She was born Anjezë Gonxhe Bojaxhiu in what has become Skopje, North Macedonia, 26 August 1910, her family being of Albanian descent. Her parents were pious and practiced acts of charity. Her father died when she was 9. Aged 12, she felt that she should serve God and at 18 she joined the Sisters of Loreto near Dublin. After a few months training she was sent to India and took her initial vows as a nun in 1931, choosing her name after Thérèse de Lisieux.
From 1931 to 1948 she taught in Darjeeling then quickly in Calcutta, being appointed headmistress in 1944. But the suffering and poverty that she was seeing outside the convent upset her and she experienced "the call within the call" in 1946: "I was to leave the convent and help the poor while living among them. It was an order.". In 1948 she was allowed to leave the convent-school and to devote herself to working among the poorest of the poor in the slums of Calcutta. She became their Mother.

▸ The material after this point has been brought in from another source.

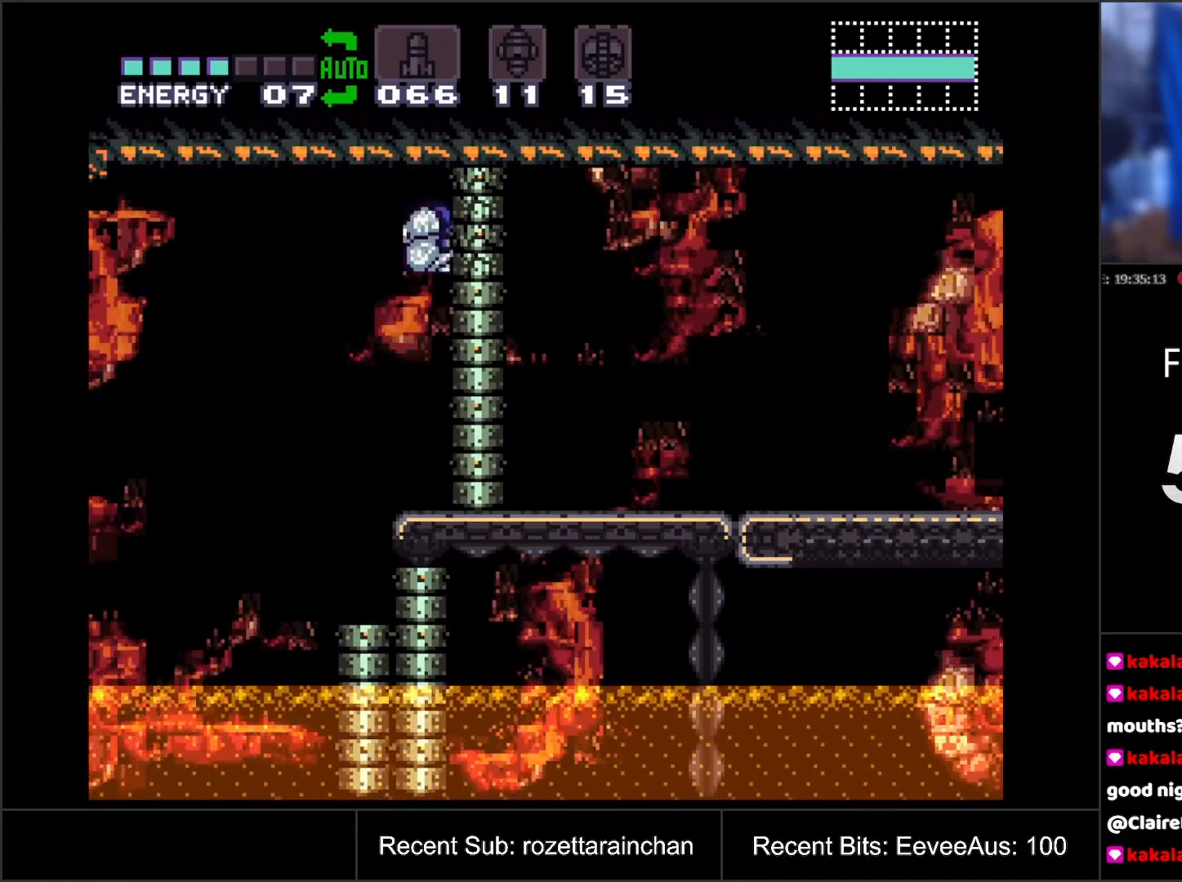
{"buttons": ["B", "DPAD_UP"], "events": [[200, "Y", "down"], [317, "Y", "up"], [383, "Y", "down"], [500, "DPAD_UP", "down"], [500, "Y", "up"]]}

She got basic medical training and depending on Divine Providence, she started an open-air school for slum children and within a year she was joined by voluntary helpers and managed to get some financial support. In 1950, she received permission from the Holy See to start her own order, "The Missionaries of Charity", whose primary task was to love and care for those persons nobody was prepared to look after.
In 1952, Mother Teresa opened her first hospice with help from Calcutta officials. She wanted to help the people who are about to die, so that they do not die with no one at their side, irrespective of their religion but in accordance with their faith. As of 1955 she also took care of lepers and opened an orphanage.
The congregation kept on growing and opened hospices, orphanages and leper houses throughout India, and later in other countries. Mother Teresa
received the Nobel Peace Prize in 1979 and made a few humanitarian trips: to Lebanon at the height of the war, to Armenia after the 1988 earthquake,
to Ethiopia...
Her health started to decline but she continued her action until the day of her death, 6 September 1997. She received a state funeral from the Indian
government in gratitude for her service to the poor of all religions. She was beatified by John Paul II in 2003
and canonised by Pope Francis in 2016.
The order has several branches and is active in many countries in Eastern Europe, Asia, Africa, South and Central America but also in rich countries for the homeless and the sick: there are 600 missions, schools and shelters in 120 countries.